- Directed by: Khalid Hasan Khan
- Written by: Khalid Hasan Khan
- Starring: Meera Jasmine Sandlas Tariq Jamal Baila Naz Wiam Dahmani Anees Raja Nasreen Jaan
- Production company: OUTFIELD Productions.
- Release dates: December 2014 (Delhi); 13 May 2016 (Pakistan);
- Country: Pakistan
- Language: Urdu
- Box office: Rs 2.9 crore

= Hotal =

Hotal, also spelled as Hotel, is a 2014 Pakistani psychological thriller film, written and directed by Khalid Hasan Khan. It is claimed to be Pakistan's first psycho-thriller feature film. It was also tagged as the first Hindi feature film outside Bollywood. The film stars Meera, Humayun Gillani, Sadiq A. Khan, Neha Anil, Tariq Jamal, Baila Naz, Anees Raja, Nisa Jabie, Nasreen Jaan and Wiam Dahmani.

The film was released on 13 May 2016. Upon release, it received overwhelming negative reviews from critics and was a box office failure. The same year, critic Omair Alavi added the film in his list of Top Worst Pakistani films of 2016.

== Plot ==
The story resolves around an Indian girl Kashika (Meera) who is expecting her first child. Kashika's husband Naresh (Humayun Gillani) wants to have a son while Kashika wishes to have a daughter. She stays in a hotel, on the advice of her doctor. There she meets her sister (same mother, different father), who was never born. Mysterious and incredible events took place at the hotel, during which Kashika finds out the truth behind the whole scenario.

== Cast ==
- Meera as Kashika
- Humayun Gillani as Naresh
- Sadiq A. Khan as Dr. Shaam
- Neha Anil
- shazaib Abro
- Anees Raja
- Nisa Jabie
- Nasreen Jaan
- Baila Naz
- Wiam Dahmani (dancer in song 'Lakshmi Hoon Main)
- Jasmine Sandlas (special appearance in song 'Mombatti)
- Tariq Jamal
- Muskaan Jay

== Release ==
The film was released on 13 May 2016.

== Reception ==
=== Critical reception ===
Omer Bashir of Dawn.com gave the film 2 out of 5 stars and wrote, In the end, while Hotal’s plot failed to connect on any emotional level, it raises important questions about our film industry, the mainly homogenous titles it brings forth and the lack of diversity in roles offered to female leads.

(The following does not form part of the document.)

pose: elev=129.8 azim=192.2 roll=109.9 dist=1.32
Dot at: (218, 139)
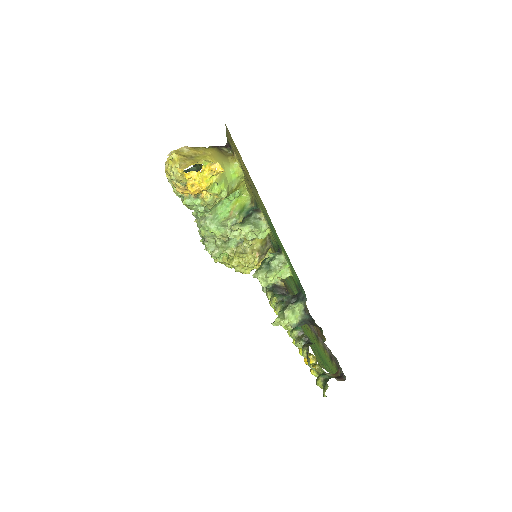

Tanveer Khadim, blogger of The Express Tribune wrote, Hotal, the work of a New York Film Academy graduate, Khalid Hasan Khan, offered nothing surreal and nothing to write home about. She concluded her review with upshot, All in all, Hotal is a freaky product, not a spine-chilling psycho-thriller.

Omair Alavi from HIPinPakistan.com also criticized the film's plot and stated, Hotal has all the ingredients of a psycho thriller except that the plot is beyond any logic whatsoever. He also disliked the film's music and commented, One cannot end the movie review without reflecting on the three items numbers – two songs and a dance sequence – that beat even the gandasa-endorsing cinema of the mid ’90s in vulgarity. It’s ironic that the Pakistani censor board didn't chop off these numbers, which were there only to add "colour" to the film.

In his review on ‘Stupid Six’ Pakistani movies of 2016, Omair Alavi placed the film on second number.

=== Box office ===
It collected Rs 0.7 million in its opening week.

== Accolades ==
The film received an award for Best Film at the 3rd Delhi International Film Festival 2014, whilst Meera won the Best Actress Award.